▸ **Work required**: Your answer should be an exact copy of all the entries, free of pictures.

▸ **Source data**:
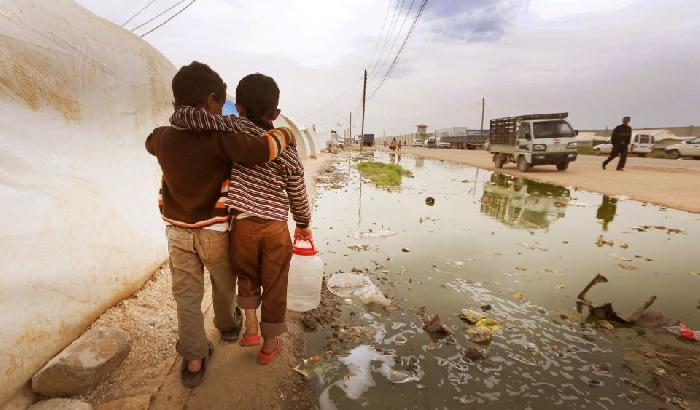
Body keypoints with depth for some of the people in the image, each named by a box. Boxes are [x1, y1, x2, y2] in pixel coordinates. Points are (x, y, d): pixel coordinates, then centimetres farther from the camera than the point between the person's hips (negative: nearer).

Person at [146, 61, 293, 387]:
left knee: (187, 296, 13)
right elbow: (263, 150, -34)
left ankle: (193, 361, 22)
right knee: (223, 286, 23)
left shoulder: (163, 137, -5)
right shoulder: (220, 136, -23)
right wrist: (282, 134, -14)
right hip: (215, 231, -3)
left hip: (178, 231, 4)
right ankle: (227, 326, 48)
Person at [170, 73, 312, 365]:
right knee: (274, 289, 16)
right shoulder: (287, 152, -6)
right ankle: (269, 346, 33)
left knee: (247, 278, 30)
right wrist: (303, 224, 18)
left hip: (242, 226, 1)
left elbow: (190, 118, -20)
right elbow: (298, 197, 2)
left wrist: (180, 118, 5)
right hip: (275, 229, 0)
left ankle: (251, 328, 31)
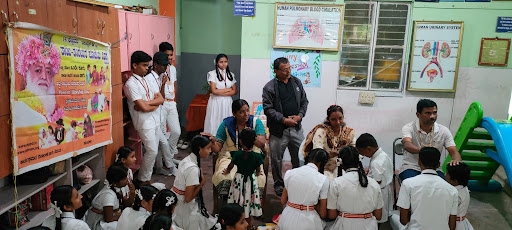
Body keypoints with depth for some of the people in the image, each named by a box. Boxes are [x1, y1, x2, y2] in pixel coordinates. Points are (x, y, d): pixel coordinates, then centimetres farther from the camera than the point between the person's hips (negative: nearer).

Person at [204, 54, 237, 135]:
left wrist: (221, 93, -8)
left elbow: (234, 91, 5)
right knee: (215, 123, -3)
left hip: (227, 102, 3)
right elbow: (214, 91, -11)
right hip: (216, 102, -3)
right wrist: (228, 89, -2)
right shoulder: (212, 74, -2)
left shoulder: (231, 75, 10)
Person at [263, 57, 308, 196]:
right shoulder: (269, 87, -9)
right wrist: (284, 120, -17)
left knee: (300, 158, 11)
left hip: (296, 128, 4)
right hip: (278, 129, -4)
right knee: (276, 159, 9)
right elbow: (268, 109, -12)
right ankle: (279, 185, 28)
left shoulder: (296, 82, 6)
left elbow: (304, 101, 11)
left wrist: (300, 115, -5)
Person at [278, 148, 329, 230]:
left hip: (288, 219, 5)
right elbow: (323, 214, -7)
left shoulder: (290, 173, -1)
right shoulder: (323, 180, -10)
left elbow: (283, 201, 9)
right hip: (307, 222, -5)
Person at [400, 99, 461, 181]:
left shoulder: (443, 130, 1)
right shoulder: (408, 128, -9)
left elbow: (454, 152, -4)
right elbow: (407, 145, -28)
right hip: (411, 168, -3)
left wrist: (456, 160, -30)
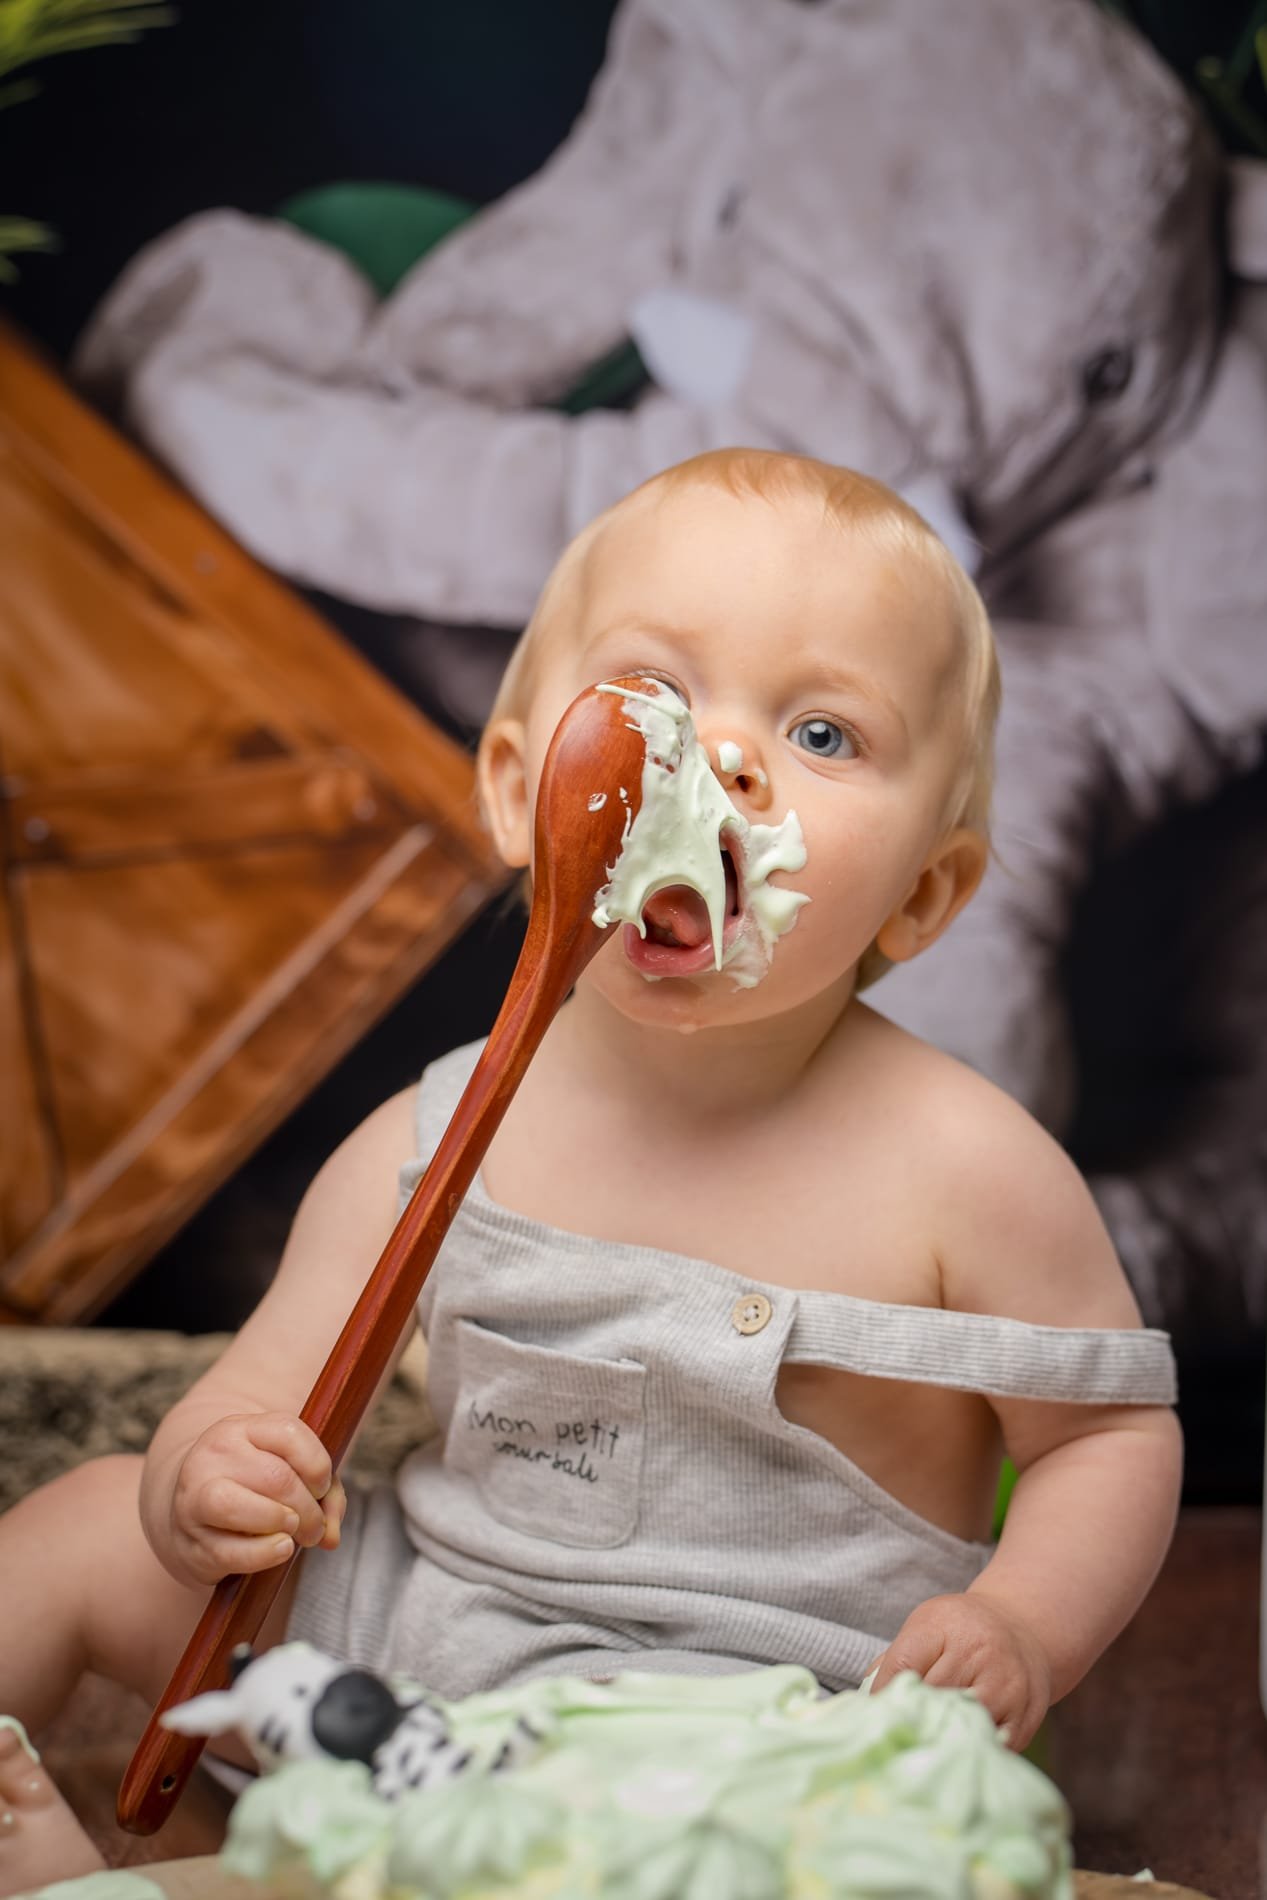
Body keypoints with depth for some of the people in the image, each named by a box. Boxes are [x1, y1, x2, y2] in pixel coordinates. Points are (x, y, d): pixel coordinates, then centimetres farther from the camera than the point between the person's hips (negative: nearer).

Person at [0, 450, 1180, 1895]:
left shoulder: (966, 1168, -14)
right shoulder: (426, 1148, -5)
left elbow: (1115, 1432, -2)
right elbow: (261, 1401, 1)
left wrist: (1025, 1627, -20)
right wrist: (212, 1482, -22)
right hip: (413, 1614, 5)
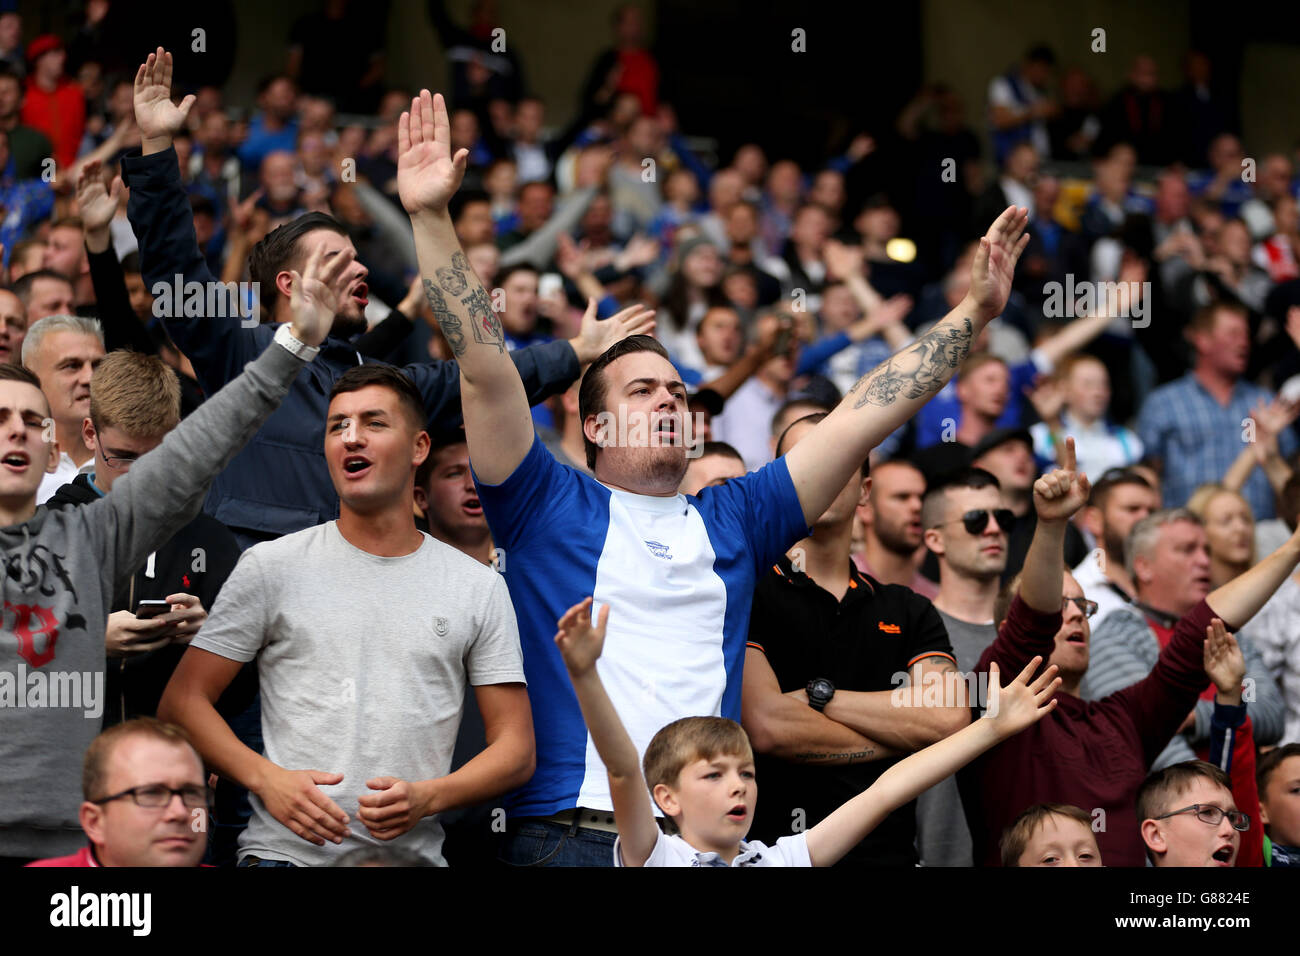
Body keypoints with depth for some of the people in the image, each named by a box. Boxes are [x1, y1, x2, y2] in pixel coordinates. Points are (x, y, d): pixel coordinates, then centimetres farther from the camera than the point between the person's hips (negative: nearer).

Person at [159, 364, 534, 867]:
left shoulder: (479, 588, 9)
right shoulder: (271, 566, 6)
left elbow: (516, 749, 7)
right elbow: (183, 702, 5)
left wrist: (426, 797, -11)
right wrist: (266, 779, -11)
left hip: (413, 854, 3)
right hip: (284, 851, -2)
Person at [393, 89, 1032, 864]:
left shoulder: (733, 521, 19)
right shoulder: (549, 507, 9)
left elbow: (860, 418, 18)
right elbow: (485, 369, 1)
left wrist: (976, 311, 17)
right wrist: (431, 218, -6)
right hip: (566, 831, -3)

▸ **Written answer**:
Body keypoints with depth for some of the people in the image, each named by a box. Boxes are [x1, y1, x2, y2] in pixel coordinates. Points are (x, y, d): pixel coordinates, then centimetres farther from the camera than the point between the person's hips (negative: nearer).

Person at [146, 61, 293, 387]:
left knee: (187, 296, 13)
right elbow: (263, 150, -34)
left ankle: (193, 361, 22)
right knee: (223, 286, 23)
left shoulder: (163, 137, -5)
right shoulder: (220, 136, -23)
right wrist: (282, 134, -14)
right hip: (215, 231, -3)
left hip: (178, 231, 4)
right ankle: (227, 326, 48)
Person at [170, 73, 312, 365]:
right knee: (274, 289, 16)
right shoulder: (287, 152, -6)
right ankle: (269, 346, 33)
left knee: (247, 278, 30)
right wrist: (303, 224, 18)
left hip: (242, 226, 1)
left elbow: (190, 118, -20)
right elbow: (298, 197, 2)
left wrist: (180, 118, 5)
right hip: (275, 229, 0)
left ankle: (251, 328, 31)
Body keypoints with depth for some of the people in the image, each named by a box. Boxes are [x1, y1, x2, y2] in pixel coordinates. Points are (x, y, d): pixel coordinates, then centimetres farther from the camera than the point between the person's hips (negative: nearer).

Person at [204, 54, 237, 135]:
left wrist: (221, 93, -8)
left elbow: (234, 91, 5)
right knee: (215, 123, -3)
left hip: (227, 102, 3)
right elbow: (214, 91, -11)
right hip: (216, 102, -3)
right wrist: (228, 89, -2)
right shoulder: (212, 74, -2)
left shoulder: (231, 75, 10)
Person at [263, 57, 308, 196]:
right shoulder: (269, 87, -9)
right wrist: (284, 120, -17)
left knee: (300, 158, 11)
left hip: (296, 128, 4)
right hip: (278, 129, -4)
right knee: (276, 159, 9)
right elbow: (268, 109, -12)
right ankle: (279, 185, 28)
left shoulder: (296, 82, 6)
left elbow: (304, 101, 11)
left wrist: (300, 115, -5)
Person at [278, 148, 329, 230]:
left hip: (288, 219, 5)
right elbow: (323, 214, -7)
left shoulder: (290, 173, -1)
right shoulder: (323, 180, -10)
left elbow: (283, 201, 9)
right hip: (307, 222, -5)
Person at [400, 99, 461, 181]:
left shoulder: (443, 130, 1)
right shoulder: (408, 128, -9)
left elbow: (454, 152, -4)
right elbow: (407, 145, -28)
right hip: (411, 168, -3)
left wrist: (456, 160, -30)
Body keypoints with depth for some of the people in the image, each named by a box. Boxes are [x1, y1, x2, y2] in pixel coordinates. Points are (x, y, d): pixel coordinates, then centimetres farther from the camera than the point between the person's hips (negative: nearer).

Person at [0, 450, 1180, 1895]:
left shoulder: (966, 1168, -14)
right shoulder: (426, 1148, -5)
left elbow: (1115, 1432, -2)
right elbow: (261, 1401, 1)
left wrist: (1025, 1627, -20)
right wrist: (212, 1482, -22)
right hip: (413, 1614, 5)
Body keypoints with depth for some of the people in the image, each named by a box. Boxes are [x1, y1, x2, y2] in pixel coordinates. Points are (x, y, d): pixel coordinates, then centimetres farther from the camera than the point between the person's hips (negative: nearer).

Person at [159, 364, 534, 867]:
left shoulder: (479, 588, 9)
right shoulder: (271, 566, 6)
left elbow: (516, 749, 7)
right elbow: (183, 702, 5)
left wrist: (426, 797, -11)
right wrist: (266, 779, -11)
left hip: (413, 854, 3)
right hip: (284, 851, -2)
Person at [393, 89, 1032, 864]:
left shoulder: (733, 521, 19)
right shoulder: (549, 507, 9)
left elbow: (860, 418, 18)
right elbow: (485, 369, 1)
left wrist: (976, 311, 17)
right wrist: (431, 218, -6)
right hip: (566, 831, -3)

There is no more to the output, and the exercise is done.